It is about time that I posted about a trial. This new study looked at the effects of bone anchored RME appliances on the airway. I thought that it was great.

The original RME devices were tooth borne and this resulted in the forces being applied to the maxilla via the teeth. A recent development has been the use of mini implants in the palate to anchor RME appliances. The force is applied directly to the maxillary bones. In theory, this reduces the effects of dental and alveolar bone tipping. This means that these new devices may have a greater skeletal effect and achieve greater airway change than tooth borne RME appliances.

vervolg: Kevin O'Brien: Bone anchored RME increases nasal airflow: A good randomised trial!

 

A team from Orebro, Sweden and Homburg, Germany did this study. The EJO published it.

Effects on nasal airflow and resistance using two different RME appliances: a randomized controlled trial

Farhan Bazargani , Anders Magnuson and Björn Ludwig

European Journal of Orthodontics, 2017, 1–4 doi:10.1093/ejo/cjx081

Unfortunately, this paper is behind the EJO paywall and only members of the EOS can get easy access to it.  I wonder if they could think about making this open access?

What did they ask?

They did a simple study to ask a simple question;

“Does the use of a tooth borne RME (TB) or tooth-bone-borne RME (TBB) influence nasal airflow and nasal resistance in growing children with a constricted maxilla?”

What did they do?

They did a randomised controlled trial. The PICO was

Participants: 40 children aged 8-13 with uni or bilateral cross bite with a constricted maxilla

Intervention:  A tooth borne RME device (TB)

Comparison: A tooth-bone borne RME (TBB)

Outcome: Rhinomanometric measured nasal airflow and nasal resistance before and after expansion.  They also measured dental movement.

I thought that it was great to see that they did not get bogged down in a cephalometric and airway volume festival with multiple testing in the endless search for significance. Instead, they simply measure the effect of the treatment on nasal airflow etc.  This is a good outcome measure as it is what counts and is relevant to the patients.

I thought that randomisation and allocation concealment was good. They recorded all the data blind including the airflow data. The statistical analysis was appropriate

What did they find?

They completed the trial and recruited 40 participants. Unfortunately, 4 of the TB and 6 of the TBB did not complete the study.  This resulted in the numbers of drop outs in the two groups being unequal and means that there is some bias in the study.  The authors addressed this, to a degree,  by imputing data for the drop outs.

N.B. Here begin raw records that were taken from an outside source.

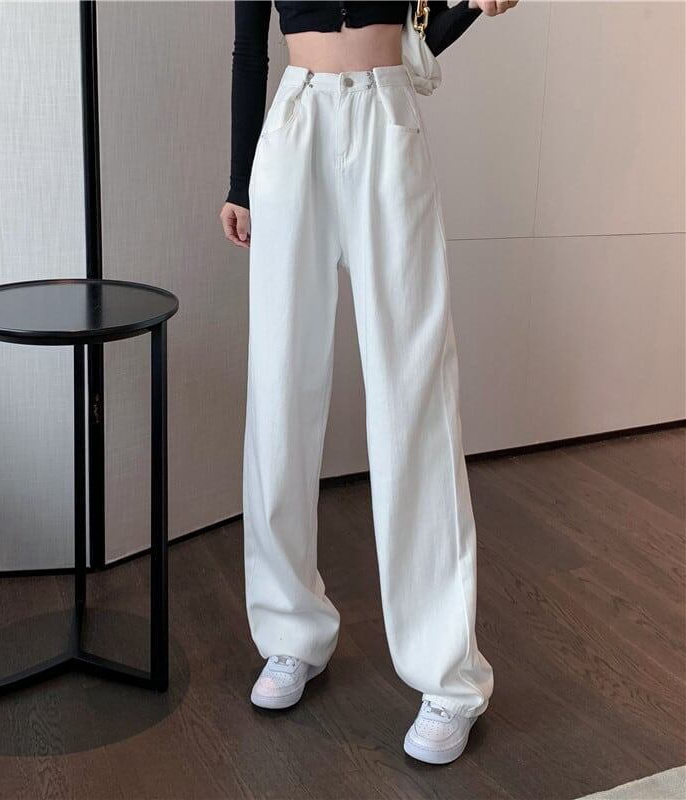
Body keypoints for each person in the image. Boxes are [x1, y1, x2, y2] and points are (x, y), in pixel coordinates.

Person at [219, 0, 518, 765]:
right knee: (278, 389)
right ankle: (290, 633)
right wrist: (240, 182)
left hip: (386, 116)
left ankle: (448, 678)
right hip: (294, 125)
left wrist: (471, 7)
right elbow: (249, 47)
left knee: (414, 393)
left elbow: (421, 30)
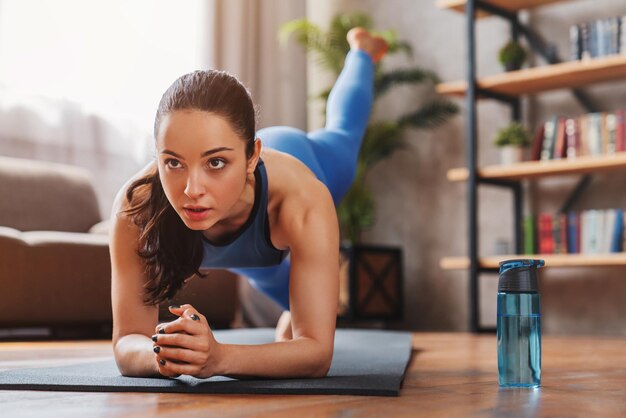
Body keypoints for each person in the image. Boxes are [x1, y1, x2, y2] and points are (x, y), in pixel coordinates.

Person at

Their findings were clinically relevant.  In brief, they found that there were no difference between the groups at the start of treatment. After expansion there was higher nasal flow in the TBB group with a mean difference of 51.0 cm3/s (95% CI 9.6-92.5). Similarly, there was a greater reduction in nasal airway resistance for the TBB group with a mean difference of -0.21 Pa s/sm3.

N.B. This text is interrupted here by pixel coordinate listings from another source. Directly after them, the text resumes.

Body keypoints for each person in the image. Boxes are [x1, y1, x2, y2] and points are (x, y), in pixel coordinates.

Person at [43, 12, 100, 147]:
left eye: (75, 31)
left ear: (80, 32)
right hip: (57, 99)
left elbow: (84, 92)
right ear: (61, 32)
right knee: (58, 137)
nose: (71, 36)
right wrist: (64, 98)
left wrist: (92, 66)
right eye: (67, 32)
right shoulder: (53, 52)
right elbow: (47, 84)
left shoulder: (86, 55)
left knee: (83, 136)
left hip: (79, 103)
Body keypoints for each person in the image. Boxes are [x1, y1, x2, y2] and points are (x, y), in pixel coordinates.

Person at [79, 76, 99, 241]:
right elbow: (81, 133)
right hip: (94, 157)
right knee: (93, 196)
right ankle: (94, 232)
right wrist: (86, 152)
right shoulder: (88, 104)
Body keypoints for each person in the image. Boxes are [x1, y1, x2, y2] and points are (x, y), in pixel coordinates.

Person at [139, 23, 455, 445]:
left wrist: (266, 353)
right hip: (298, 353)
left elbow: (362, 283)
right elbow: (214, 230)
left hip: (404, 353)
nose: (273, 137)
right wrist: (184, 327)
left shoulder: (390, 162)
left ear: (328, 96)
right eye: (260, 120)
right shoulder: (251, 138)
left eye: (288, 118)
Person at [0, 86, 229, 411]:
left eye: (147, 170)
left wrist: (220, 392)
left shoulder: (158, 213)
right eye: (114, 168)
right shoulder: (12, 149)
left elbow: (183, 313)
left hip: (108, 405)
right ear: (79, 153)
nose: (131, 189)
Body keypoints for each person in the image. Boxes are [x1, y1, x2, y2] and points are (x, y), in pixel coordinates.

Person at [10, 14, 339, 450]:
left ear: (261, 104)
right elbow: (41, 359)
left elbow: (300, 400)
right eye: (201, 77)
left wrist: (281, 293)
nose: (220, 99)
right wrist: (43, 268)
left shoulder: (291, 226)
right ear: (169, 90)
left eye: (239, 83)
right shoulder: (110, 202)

In summary, they did not find any differences in the dental movements. However, the TBB RME resulted in a significantly increased nasal airflow and decreased nasal resistance.

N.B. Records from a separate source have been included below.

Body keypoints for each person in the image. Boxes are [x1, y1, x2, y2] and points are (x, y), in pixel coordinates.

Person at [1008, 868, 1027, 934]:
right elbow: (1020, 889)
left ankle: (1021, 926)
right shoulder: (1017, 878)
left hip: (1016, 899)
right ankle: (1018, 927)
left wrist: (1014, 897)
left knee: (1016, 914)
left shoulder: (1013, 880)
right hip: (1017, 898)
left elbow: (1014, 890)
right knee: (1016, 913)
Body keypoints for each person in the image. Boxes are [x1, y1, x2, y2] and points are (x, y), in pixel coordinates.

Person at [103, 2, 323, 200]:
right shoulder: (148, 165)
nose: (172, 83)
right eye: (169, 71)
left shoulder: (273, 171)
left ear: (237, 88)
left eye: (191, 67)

They pointed out that amount of decrease in nasal resistance was equivalent to the decongestive effect of a nose spray.  As a result, this is clinically significant.

Finally, in their discussion, they felt that the TBB was more effective because the forces were delivered directly to the maxilla and not via the teeth.

Their conclusion was;

“When it comes to treating patients with constricted maxilla and upper airway obstruction, it might be wise to use the TBB RME instead of the conventional design. This could be more beneficial to the patient”.

What did I think?

I thought that this was an interesting study. The authors carried it out well and they reported it very clearly.  They also dealt with the issue of “drop outs” using acceptable methods.  It was also good to see that they addressed clinical and statistical significance.

This study adds to the data on the effectiveness of RME on the nasal airway. It certainly appears that the use of bone anchored RME is clinically effective.

However, before the “orthodontic airway physicians” and myofunctional orthodontists get too excited. We need to remember that this was a skeletally anchored RME device.  We still know nothing about removable, semi-fixed or other magical devices.